**Task to carry out**
Only one number is wanted here: how many lines of the data hold "displays".

= = = = = = =

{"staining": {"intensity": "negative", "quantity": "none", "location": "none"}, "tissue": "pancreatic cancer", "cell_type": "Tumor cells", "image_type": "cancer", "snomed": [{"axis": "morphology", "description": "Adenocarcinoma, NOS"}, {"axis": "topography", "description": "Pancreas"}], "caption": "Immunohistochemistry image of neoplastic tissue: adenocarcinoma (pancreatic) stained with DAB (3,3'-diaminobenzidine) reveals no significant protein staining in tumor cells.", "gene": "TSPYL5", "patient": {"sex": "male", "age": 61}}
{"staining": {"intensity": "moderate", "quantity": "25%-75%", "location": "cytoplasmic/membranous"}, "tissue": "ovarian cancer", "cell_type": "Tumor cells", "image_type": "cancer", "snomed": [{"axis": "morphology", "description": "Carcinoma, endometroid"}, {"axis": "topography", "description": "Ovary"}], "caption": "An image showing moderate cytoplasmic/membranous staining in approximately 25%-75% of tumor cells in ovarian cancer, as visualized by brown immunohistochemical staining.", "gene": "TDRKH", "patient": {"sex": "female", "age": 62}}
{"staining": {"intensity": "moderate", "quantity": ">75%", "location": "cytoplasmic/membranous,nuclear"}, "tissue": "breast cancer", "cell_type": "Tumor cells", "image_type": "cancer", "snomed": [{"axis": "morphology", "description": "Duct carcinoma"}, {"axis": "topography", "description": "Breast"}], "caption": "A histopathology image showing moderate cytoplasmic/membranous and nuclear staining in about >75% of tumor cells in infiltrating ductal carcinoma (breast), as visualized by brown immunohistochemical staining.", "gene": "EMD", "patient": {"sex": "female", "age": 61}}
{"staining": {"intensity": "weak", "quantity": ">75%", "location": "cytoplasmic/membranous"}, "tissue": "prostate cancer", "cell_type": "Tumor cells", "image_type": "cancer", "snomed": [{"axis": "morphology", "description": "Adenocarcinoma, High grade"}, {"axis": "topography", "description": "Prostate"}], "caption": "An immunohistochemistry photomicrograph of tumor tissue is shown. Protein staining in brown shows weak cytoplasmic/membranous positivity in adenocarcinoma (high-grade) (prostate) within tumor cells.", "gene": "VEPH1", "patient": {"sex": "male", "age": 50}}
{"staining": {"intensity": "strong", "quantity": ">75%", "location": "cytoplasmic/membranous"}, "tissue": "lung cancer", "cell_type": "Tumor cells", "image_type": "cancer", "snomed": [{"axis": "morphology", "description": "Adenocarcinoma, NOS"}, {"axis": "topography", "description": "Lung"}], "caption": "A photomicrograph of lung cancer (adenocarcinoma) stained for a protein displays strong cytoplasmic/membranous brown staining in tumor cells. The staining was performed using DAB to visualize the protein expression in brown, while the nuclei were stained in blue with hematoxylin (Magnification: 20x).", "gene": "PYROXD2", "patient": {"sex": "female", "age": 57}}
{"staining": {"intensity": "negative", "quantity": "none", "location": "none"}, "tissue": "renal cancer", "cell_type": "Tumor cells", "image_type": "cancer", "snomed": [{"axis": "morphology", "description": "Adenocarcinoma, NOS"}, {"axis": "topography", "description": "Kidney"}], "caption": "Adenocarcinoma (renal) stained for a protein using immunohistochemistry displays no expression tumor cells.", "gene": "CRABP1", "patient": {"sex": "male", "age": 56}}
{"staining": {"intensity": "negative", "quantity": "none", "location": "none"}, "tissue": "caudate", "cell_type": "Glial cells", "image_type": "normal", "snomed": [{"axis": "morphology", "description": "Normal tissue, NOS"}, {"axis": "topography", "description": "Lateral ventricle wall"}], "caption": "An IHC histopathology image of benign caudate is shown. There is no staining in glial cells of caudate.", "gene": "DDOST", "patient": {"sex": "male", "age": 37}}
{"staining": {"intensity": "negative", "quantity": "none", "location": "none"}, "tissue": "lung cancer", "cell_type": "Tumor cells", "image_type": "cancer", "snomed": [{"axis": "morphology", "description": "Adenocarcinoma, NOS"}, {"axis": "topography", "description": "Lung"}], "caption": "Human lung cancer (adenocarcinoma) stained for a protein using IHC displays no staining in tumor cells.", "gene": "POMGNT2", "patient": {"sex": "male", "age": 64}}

= = = = = = =

**Final answer**
3